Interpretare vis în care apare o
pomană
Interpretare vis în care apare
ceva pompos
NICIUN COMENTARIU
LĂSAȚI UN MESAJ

---

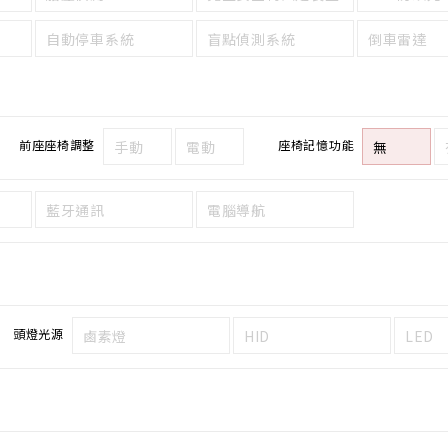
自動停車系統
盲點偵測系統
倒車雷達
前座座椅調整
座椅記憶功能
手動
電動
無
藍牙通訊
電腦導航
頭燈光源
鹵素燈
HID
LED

__TO-DO ITEM__
Among the lines above, which ones include the word "Interpretare"? Copy them.

__RESPONSE AREA__
Interpretare vis în care apare o
Interpretare vis în care apare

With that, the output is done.